[Haskell-cafe] A suggestion: On why code merges should influence Haskell design

Tue Oct 13 20:08:14 UTC 2015

The 6 years and 100K+ commits data point is pretty impressive! It makes 
me question how much effort should be devoted to avoiding these 
"merge-introduced" bugs in the first place. I assume this data point 
does not capture bugs introduced by merges that were found by unit tests 
though.

I hadn't looked at how to actually go about writing the "bug-free" merge 
tool (if it becomes possible to write one). However, I think my 
immediate approach would be different from your suggestion. I was 
thinking that we could just look at the dependency graph between the 
definitions.

Consider 2 possible (previously suggested) merge scenarios where we 
define both a variable and a function. In both scenarios:
- Branch A changes the "variable" (but does not change the function)
- Branch B changes the function

The scenarios are different because of the dependency between the 
function and the variable:
1. Function definition is independent of variable definition
https://gist.github.com/dimitri-xyz/f0819c947ecd386b84d6

2. Function definition dependents on variable definition
https://gist.github.com/dimitri-xyz/81a56b0ce0929e8513e9

Intuitively, I would like to have a merge conflict in scenario 2, but 
none in scenario 1. That suggests the following rule:

We have a conflict iif a definition *that was changed* in branch B 
depends (transitively) on a definition *that was change* in branch A or 
vice-versa.

In scenario 1, the definition of the function does not depend on the 
definition of the variable, so there is no conflict. Notice that 'main' 
depends on both, but it hasn't changed. In scenario 2, the definition of 
the functions has changed and it depends on the definition of the 
variable, so we would have a conflict.

I understand this may not be sufficient to ensure no bugs are 
introduced, but this is my first approximation. The rule just captures 
the notion that programmer's shouldn't have their assumptions pulled 
from under their feet as they make changes. I wonder if/how I could 
claim that 'main' (that depends on both the function and the variable) 
is "merge-bug free" in the merged version.

Cheers,

Dimitri

On 10/12/15 2:16 PM, David Turner wrote:
> Hi,
>
> I work on a team of ~15 developers and we follow a merge-free process 
> using rebasing. Although in theory it sounds like you'll get the same 
> problems with rebasing as with merging, over 6 years and 100,000+ 
> commits I'm struggling to think of a single bug silently introduced 
> due to a rebase that succeeded without conflicts. It's a cunning bit 
> of social engineering: when merging the work of two developers, it's 
> easy for both of them to disclaim responsibility for any bugs 
> introduced by the merge, but when rebasing the work of developer A on 
> top of that of developer B it's clear that any bugs are dev A's 
> responsibility as their commits come later in the published history 
> than dev B's, and this gives dev A the incentive to check for semantic 
> conflicts properly.
>
> That said, it's theoretically possible to introduce bugs with a 
> 'clean' rebase, just as with merging, and I'm interested in your 
> suggestion because of that.

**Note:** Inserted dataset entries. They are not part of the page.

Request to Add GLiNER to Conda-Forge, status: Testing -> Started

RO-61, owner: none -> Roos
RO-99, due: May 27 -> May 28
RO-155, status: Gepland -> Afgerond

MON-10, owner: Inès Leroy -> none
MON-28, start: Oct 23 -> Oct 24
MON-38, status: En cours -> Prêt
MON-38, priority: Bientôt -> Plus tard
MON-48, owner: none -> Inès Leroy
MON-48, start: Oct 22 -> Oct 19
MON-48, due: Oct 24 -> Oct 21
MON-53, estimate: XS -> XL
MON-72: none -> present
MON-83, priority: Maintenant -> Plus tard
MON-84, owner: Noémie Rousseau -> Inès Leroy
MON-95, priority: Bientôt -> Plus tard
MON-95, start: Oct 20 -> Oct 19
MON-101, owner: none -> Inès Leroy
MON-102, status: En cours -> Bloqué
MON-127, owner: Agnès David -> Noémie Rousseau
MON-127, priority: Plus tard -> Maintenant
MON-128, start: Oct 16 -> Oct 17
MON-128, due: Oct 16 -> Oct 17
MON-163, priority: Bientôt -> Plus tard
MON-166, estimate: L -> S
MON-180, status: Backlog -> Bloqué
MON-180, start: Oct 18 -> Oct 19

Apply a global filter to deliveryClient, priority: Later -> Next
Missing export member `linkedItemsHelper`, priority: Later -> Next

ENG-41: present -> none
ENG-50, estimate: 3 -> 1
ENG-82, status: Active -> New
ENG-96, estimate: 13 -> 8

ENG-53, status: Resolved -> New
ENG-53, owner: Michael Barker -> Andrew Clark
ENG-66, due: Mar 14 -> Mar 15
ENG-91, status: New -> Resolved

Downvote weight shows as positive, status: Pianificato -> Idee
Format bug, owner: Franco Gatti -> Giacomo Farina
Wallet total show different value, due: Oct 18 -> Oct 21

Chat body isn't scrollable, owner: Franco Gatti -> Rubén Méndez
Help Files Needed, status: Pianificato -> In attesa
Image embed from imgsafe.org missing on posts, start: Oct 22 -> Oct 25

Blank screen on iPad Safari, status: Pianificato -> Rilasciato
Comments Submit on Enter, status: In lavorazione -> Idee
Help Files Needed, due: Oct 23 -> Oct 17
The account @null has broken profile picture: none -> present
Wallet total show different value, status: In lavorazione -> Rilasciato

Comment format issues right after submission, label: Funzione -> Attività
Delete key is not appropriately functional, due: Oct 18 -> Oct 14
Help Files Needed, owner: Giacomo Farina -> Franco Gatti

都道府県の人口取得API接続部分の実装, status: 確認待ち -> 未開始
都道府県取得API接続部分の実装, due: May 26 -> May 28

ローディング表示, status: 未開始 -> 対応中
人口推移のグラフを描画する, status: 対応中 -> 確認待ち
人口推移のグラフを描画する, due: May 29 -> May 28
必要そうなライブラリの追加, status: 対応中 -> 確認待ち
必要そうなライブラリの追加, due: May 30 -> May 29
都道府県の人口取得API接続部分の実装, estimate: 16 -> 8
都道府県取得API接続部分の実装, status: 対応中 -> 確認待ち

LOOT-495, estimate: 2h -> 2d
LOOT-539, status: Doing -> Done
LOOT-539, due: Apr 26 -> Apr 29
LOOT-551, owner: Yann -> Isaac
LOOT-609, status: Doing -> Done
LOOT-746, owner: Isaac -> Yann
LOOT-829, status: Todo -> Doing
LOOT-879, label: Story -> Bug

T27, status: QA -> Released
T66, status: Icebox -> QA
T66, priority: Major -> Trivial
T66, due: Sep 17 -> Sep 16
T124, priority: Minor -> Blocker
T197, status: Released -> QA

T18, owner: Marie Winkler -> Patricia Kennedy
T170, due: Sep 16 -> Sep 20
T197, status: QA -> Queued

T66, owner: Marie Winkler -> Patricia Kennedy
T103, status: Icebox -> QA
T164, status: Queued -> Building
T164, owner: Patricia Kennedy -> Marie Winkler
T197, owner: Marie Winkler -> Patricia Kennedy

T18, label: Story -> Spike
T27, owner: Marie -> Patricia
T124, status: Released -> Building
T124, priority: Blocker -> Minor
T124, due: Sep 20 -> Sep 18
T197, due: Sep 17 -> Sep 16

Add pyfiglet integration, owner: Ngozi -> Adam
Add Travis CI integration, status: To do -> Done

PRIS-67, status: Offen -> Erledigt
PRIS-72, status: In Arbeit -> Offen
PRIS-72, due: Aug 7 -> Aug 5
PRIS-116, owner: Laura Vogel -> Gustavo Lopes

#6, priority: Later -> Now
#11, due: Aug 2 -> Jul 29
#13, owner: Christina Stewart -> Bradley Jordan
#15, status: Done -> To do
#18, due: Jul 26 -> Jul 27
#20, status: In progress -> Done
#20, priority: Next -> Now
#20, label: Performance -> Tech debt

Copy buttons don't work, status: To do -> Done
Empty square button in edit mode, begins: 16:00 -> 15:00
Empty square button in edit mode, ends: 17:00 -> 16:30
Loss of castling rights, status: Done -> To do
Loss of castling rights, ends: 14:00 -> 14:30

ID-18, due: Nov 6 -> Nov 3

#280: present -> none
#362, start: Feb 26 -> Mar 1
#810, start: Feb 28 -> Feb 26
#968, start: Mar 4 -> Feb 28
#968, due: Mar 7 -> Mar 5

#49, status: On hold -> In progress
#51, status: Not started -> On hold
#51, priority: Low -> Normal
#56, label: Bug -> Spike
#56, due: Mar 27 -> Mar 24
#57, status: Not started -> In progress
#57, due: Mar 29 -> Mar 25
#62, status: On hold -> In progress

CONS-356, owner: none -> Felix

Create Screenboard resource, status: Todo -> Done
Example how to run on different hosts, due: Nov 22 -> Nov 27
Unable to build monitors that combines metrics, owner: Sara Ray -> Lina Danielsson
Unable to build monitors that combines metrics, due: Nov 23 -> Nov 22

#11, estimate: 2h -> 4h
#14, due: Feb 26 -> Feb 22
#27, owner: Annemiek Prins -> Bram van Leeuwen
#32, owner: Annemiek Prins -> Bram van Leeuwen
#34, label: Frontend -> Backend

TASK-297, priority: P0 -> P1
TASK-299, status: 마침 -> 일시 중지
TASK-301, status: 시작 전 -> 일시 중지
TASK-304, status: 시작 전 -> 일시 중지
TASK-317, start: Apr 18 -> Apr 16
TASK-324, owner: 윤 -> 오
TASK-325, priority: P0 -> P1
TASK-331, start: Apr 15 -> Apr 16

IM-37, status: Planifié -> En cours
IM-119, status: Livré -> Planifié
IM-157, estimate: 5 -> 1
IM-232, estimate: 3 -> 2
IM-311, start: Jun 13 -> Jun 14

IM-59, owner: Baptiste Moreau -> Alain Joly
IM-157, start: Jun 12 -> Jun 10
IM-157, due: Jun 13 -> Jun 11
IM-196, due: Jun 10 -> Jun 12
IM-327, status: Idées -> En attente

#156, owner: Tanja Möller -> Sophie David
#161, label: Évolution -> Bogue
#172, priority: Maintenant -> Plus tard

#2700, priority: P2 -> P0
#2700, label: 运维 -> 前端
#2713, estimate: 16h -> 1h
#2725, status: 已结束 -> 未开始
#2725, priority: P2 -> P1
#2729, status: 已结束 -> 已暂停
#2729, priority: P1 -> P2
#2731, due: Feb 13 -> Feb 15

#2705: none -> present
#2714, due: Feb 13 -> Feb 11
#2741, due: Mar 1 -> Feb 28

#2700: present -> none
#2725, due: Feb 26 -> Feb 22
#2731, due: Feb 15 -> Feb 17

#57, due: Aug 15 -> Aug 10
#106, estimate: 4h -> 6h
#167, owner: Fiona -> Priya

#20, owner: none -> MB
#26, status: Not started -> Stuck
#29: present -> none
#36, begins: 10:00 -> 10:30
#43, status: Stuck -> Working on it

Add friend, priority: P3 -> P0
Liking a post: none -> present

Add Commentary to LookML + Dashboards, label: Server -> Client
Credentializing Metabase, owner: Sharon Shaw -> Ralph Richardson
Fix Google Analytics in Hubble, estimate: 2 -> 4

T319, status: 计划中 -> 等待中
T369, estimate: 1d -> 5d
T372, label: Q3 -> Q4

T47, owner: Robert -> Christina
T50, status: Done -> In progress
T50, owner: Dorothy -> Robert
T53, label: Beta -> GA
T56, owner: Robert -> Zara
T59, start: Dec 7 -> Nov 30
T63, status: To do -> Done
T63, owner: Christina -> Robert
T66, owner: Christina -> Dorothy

The difficulty I see is defining what you 
> mean by "no new bugs". The two branches satisfy two different 
> specifications, and my reading of "no new bugs" is that the merge 
> result satisfies a merged specification. It sounds difficult to 
> automatically merge two specs together in general, although in 
> practice specs are often quite informal and where a rebase looks 
> questionable a merged spec can be invented and verified with human 
> intervention, remembering that the rebasing developer has a personal 
> incentive to get this right.
>
> There's two kind of formal spec that I know of in common usage in the 
> industry: types and tests. Using a type system gives you a bunch of 
> theorems about what your program can and cannot do, and this is 
> checked at compile time, and an automated test suite is basically a 
> bunch of properties that your program satisfies which can be verified 
> by running the test suite. Neither of these can capture the real spec 
> exactly, but in practice they turn out to be good enough for many 
> purposes. For those cases where that's not enough you can bring out 
> the heavy artillery of a theorem prover, and this does let you write 
> down the real spec exactly and verify it either side of a merge or 
> rebase. I wouldn't say that approach was in common usage but it does 
> get used where the investment is worth it.
>
> Verifying that changes to the type system leave the real spec 
> satisfied sounds quite hard in general. Merging additions to the test 
> suite sounds easy but other changes to the part of the spec embodied 
> in the test suite also sounds hard in general. Of the three, merging 
> changes to an automatically-proved theorem actually feels easiest - my 
> experience is that keeping a (well-written) automatic proof in sync 
> with changes to code is often not that hard, and when it is hard it's 
> normally been because the changes to the code meant the theorem was no 
> longer true.
>
> Perhaps enriching the type system to a point where you can write truly 
> useful specs in it is the answer? Thus dependent types.
>
> Cheers,
>
> David